Go through the records below and show every line with the string "pisos".
** Opening Records for the exercise block **
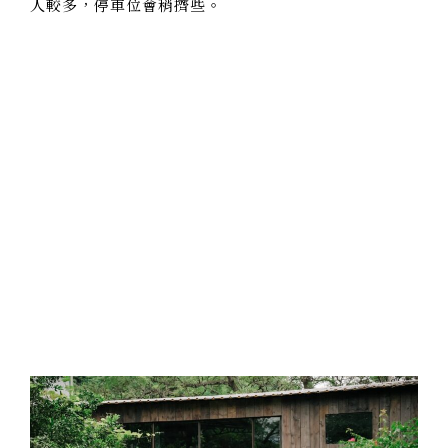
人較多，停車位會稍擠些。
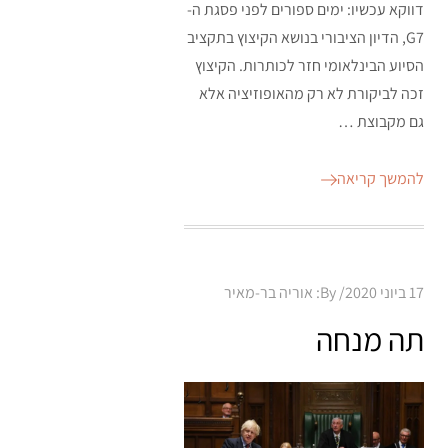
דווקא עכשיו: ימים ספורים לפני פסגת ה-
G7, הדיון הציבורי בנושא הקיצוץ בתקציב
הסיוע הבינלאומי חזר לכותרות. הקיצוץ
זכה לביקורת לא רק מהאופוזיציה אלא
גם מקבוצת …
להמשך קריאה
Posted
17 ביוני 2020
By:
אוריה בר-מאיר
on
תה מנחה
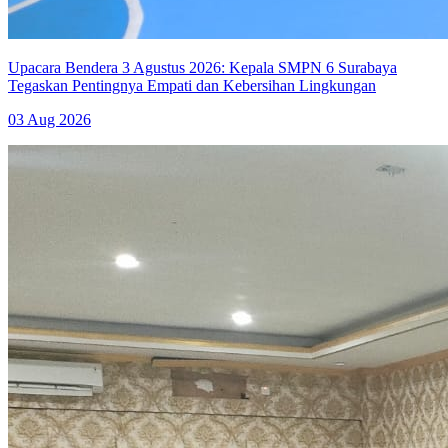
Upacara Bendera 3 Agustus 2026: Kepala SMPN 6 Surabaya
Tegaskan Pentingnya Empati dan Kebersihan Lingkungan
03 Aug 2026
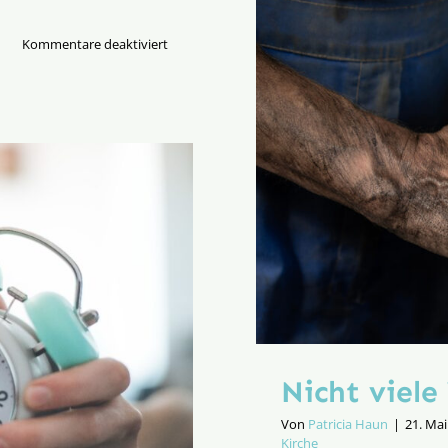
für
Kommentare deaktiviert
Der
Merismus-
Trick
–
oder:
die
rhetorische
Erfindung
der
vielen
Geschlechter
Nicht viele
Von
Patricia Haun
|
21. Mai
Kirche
** Closing Records for the exercise block **
** Opening Records for the exercise block **
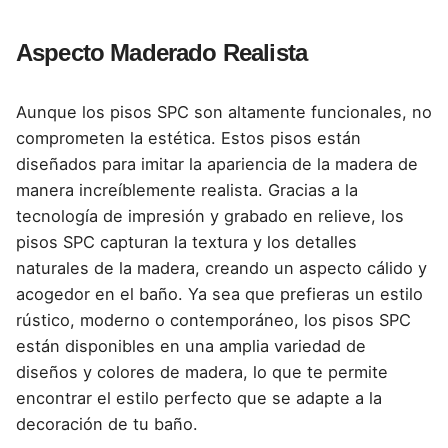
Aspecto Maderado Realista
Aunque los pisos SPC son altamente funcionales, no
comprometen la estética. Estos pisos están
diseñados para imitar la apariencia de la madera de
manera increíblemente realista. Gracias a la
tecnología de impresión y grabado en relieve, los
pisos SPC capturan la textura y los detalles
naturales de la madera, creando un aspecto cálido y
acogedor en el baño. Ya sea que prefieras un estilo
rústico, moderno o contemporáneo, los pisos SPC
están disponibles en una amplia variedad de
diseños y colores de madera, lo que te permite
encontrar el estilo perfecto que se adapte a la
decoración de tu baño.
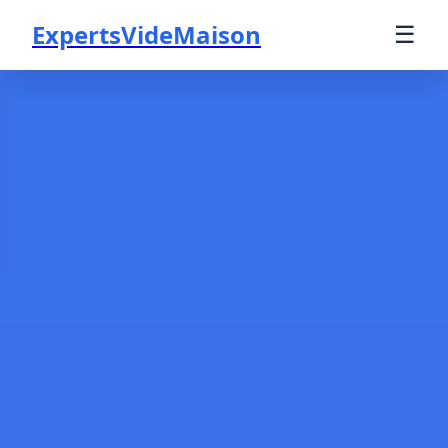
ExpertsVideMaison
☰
** Closing Records for the exercise block **
» Response:
Aunque los pisos SPC son altamente funcionales, no
comprometen la estética. Estos pisos están
pisos SPC capturan la textura y los detalles
rústico, moderno o contemporáneo, los pisos SPC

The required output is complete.